Musicalmente, nas palavras do próprio Gilberto Gil, as intenções do Tropicalia estavam muito ligadas ao SGT Pepper, dos Beatles e ao som da Banda de Pífanos de Caruaru. Diante disso, considero que dois pilares completamente alucinantes só poderiam ter dois resultados: algo brilhante ou fiasco total. A resposta nos parece óbvia, ao ponto de nem ser preciso ganir em pronúncia.

Gilberto Gil foi fundo ao conceito do SGT Pepper, principalmente em compreender a coisa toda como uma súmula de influências e temáticas ao corpo do disco, o que é de total coerência, há ali percebida toda uma integralidade, funcionando como um sistema.


É caso de feliz encontro com a influência, tornando o projeto influenciado em feito incontestável, ao ponto de serem, por tantas, objetos de lembranças em mútua referência, espécie de links, analogia eficaz, equivalente. Gil ainda foi além em trazer a Banda de Pífanos de Caruaru em referência, sugerindo total semelhança à banda temática do SGT Pepper. Encontro que se fez complementar, alquimia arrebatadora, encontro em bons ventos.

Toda sofisticação sonora que o SGT Pepper trazia, merecia, de fato, um equivalente brasileiro e essa ambição, naturalmente, moveu o projeto.

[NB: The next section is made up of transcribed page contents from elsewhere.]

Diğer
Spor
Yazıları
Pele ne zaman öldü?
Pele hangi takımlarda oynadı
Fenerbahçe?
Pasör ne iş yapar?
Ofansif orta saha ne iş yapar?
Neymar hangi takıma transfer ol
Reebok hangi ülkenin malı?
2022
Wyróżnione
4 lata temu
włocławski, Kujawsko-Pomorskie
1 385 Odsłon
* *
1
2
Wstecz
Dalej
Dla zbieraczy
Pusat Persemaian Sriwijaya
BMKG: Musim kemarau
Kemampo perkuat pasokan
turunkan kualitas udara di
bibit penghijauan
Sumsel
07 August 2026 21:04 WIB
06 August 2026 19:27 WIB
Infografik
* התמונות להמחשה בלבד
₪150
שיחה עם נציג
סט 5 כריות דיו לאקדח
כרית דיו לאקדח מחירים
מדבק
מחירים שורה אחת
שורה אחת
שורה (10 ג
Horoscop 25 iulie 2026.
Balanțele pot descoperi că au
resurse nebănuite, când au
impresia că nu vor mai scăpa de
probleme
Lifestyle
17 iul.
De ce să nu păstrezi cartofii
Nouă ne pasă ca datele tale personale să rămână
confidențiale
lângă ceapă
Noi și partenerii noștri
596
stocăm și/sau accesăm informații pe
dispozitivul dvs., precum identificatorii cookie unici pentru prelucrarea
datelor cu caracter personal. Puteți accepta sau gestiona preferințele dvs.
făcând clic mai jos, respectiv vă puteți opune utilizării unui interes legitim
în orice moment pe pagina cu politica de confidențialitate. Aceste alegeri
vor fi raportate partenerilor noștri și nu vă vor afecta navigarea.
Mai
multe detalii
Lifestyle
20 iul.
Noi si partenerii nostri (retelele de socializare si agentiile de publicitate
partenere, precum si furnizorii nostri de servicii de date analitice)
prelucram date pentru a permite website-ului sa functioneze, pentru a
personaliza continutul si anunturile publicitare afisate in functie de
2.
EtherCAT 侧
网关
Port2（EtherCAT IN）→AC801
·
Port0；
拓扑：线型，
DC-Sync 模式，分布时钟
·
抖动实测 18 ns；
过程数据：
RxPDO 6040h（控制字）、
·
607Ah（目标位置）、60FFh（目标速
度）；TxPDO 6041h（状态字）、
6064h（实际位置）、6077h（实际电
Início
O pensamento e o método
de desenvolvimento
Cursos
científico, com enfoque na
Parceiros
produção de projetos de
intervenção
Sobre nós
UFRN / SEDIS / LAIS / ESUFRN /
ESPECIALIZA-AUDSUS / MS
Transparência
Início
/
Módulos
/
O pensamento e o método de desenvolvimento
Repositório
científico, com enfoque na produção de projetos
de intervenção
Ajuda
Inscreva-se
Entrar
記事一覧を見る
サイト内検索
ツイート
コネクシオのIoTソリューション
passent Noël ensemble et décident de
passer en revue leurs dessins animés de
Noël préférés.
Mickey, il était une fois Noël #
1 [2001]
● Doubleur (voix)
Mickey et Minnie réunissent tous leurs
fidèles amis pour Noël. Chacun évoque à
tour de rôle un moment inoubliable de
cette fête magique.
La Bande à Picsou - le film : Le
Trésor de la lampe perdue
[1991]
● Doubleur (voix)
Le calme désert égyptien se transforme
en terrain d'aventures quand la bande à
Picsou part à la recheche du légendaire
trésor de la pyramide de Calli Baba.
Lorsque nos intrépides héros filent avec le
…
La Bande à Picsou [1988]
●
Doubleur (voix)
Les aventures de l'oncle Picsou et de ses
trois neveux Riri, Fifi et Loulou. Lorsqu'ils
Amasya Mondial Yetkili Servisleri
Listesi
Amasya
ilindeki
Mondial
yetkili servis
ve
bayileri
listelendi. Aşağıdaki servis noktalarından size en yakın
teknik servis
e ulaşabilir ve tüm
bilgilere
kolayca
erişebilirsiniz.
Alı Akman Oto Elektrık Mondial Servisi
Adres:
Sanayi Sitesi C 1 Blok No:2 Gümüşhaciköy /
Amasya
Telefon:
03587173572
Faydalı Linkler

Outra passagem interessante aos bastidores da fase embrionária do Tropicalia é de quando Caetano precisou trancar Tom Zé para que ele ouvisse o SGT Pepper. Tal medida se fez necessária pela resistência do Tom Zé em ouvir coisas diferentes e, logo após a audição, foram conferir a peça de teatro O Rei da Vela, do mestre Oswald de Andrade. Por essas e outras, a coisa foi curando da melhor forma para um resultado final positivo, não há cabeça que saia impune de tanta grandiosidade em referência criativa.


Terra em Transe, de Glauber Rocha e O Rei da Vela, de Oswald de Andrade, tiveram papéis cruciais ao que seria a possibilidade de uma alegoria do cenário brasileiro e, talvez, tais veículos tenham ajudado, muito motivando ao grande elenco do disco Tropicalia na busca daquilo que viriam, finalmente, dizer.

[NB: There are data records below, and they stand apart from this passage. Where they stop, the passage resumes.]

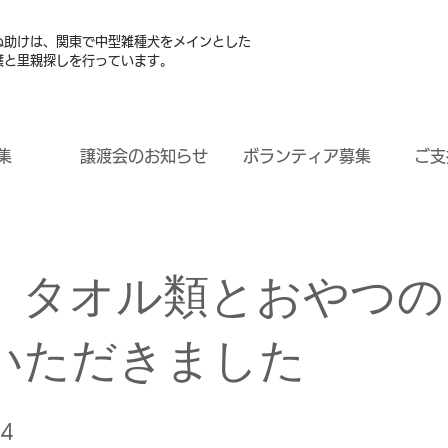
ぬ助けは、関東で中型雑種犬をメインとした
護と里親探しを行っています。
集
譲渡会のお知らせ
ボランティア募集
ご支
、タオル類とおやつの
いただきました
24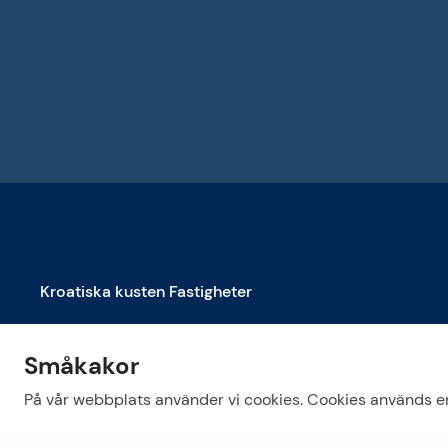
Kroatiska kusten Fastigheter
Fastigheter till salu i Biograd na Moru
Småkakor
Fastigheter till salu i Dubrovnik
Fastigheter till salu i Makarska
På vår webbplats använder vi cookies. Cookies används end
Se mer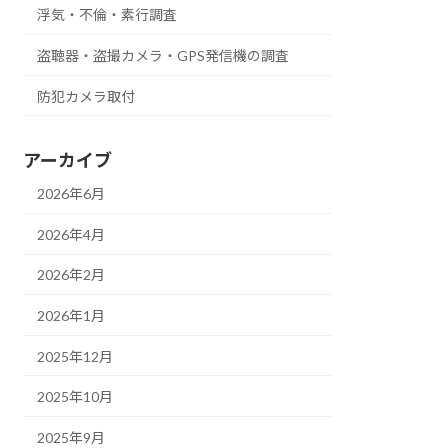
浮気・不倫・素行調査
盗聴器・盗撮カメラ・GPS発信機の調査
防犯カメラ取付
アーカイブ
2026年6月
2026年4月
2026年2月
2026年1月
2025年12月
2025年10月
2025年9月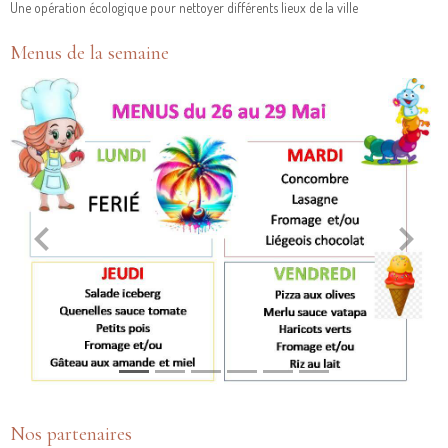
Une opération écologique pour nettoyer différents lieux de la ville
Menus de la semaine
Nos partenaires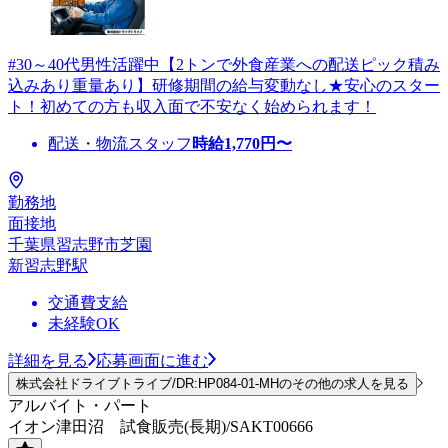
#30～40代男性活躍中【2トンで外食産業への配送ピック積み
込みあり重量あり】研修期間の給与変動なし★安心のスター
ト！初めての方も収入面で不安なく始められます！
配送・物流スタッフ
時給
1,770
円〜
勤務地
面接地
千葉県習志野市芝園
新習志野駅
交通費支給
未経験OK
詳細を見る
応募画面に進む
株式会社ドライブトライブ/DR:HP084-01-MHのその他の求人を見る
アルバイト・パート
イオン津田沼 試食販売(長期)/SAKT00666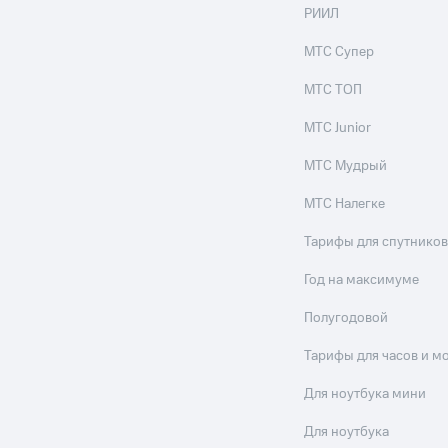
ильмы, музыка и многое другое
РИИЛ
ive
Гудок
Мой МТС
Все приложения
МТС Супер
услуги, доступ к геолокации
МТС ТОП
МТС Junior
МТС Мудрый
 в нашем приложении
МТС Налегке
ive
Гудок
Мой МТС
Все приложения
Инвестиции
ход 15%
ер МТС
Настройки автоплатежа
Пополнить номер др
Тарифы для спутников
 на карту
МТС Pay
Оплата по QR-коду за границей
Год на максимуме
ые часы и трекеры
Умный дом
Планшеты
Акции и 
Полугодовой
Тарифы для часов и м
ход 15%
Для ноутбука мини
Для ноутбука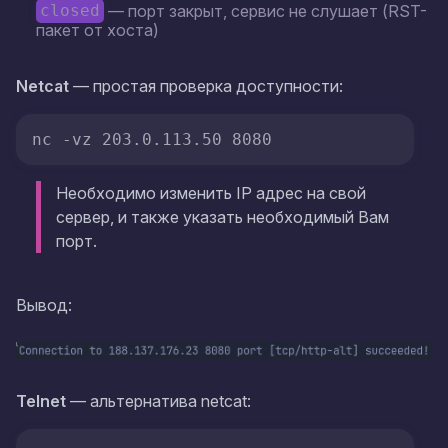
— порт закрыт, сервис не слушает (RST-
closed
пакет от хоста)
Netcat
— простая проверка доступности:
nc -vz 203.0.113.50 8080
Необходимо изменить IP адрес на свой
сервер, и также указать необходимый Вам
порт.
Вывод:
Telnet
— альтернатива netcat: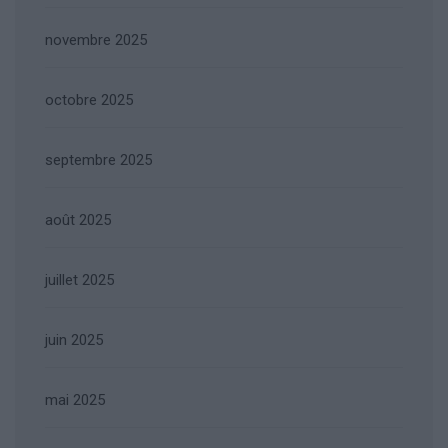
novembre 2025
octobre 2025
septembre 2025
août 2025
juillet 2025
juin 2025
mai 2025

Citar toda influência e movimentação criativa do Tropicalia é tarefa impossível. Só de encarar aquele time de artistas na capa do disco, podemos notar toda bagagem e inquietude estampadas neles próprios. É complexo antes mesmo de abordar seu tempo, os problemas do povo, as crises e desencontros. Como já compreendido e plenamente palpável, há uma cadeia de acontecimentos artísticos que alimentaram aquele movimento e, ao meu ver, continuam por alimentar o Tropicalia, por, afinal de contas, o considerar atemporal.


O Tropicalismo, em sua amplitude, tem um apelo estético muito forte, de mistura excêntrica. Tudo está muito bem representado na capa do disco, assinada por Rubens Gerchman, tendo, como partida, uma foto de Olivier Perroy. O cromatismo apoia bengala em verde e amarelo e a foto traz menções para com Oswald de Andrade, ao modernismo da década de 20, aos dadaístas e tudo aquilo que os olhos possam notar além. Afinal, eis o maior elemento, a maior riqueza da arte, sua subjetividade.


Não há nada assentado à concepção do Tropicalia e seria um crime limitar esse patrimônio nacional à algum conceito que se limite por si. Prefiro sempre conceber a idéia de que é um movimento inquieto, democrático em idéias, imã das mais variadas manifestações artísticas, uma verdadeira simbiose que vai além de qualquer tipo de conceito, ao ponto de ser mais viável, se for pra rotular, como um conceito por si, o conceito do Tropicalia, do coletivo, da liberdade artística, da mistura de tudo e de todos.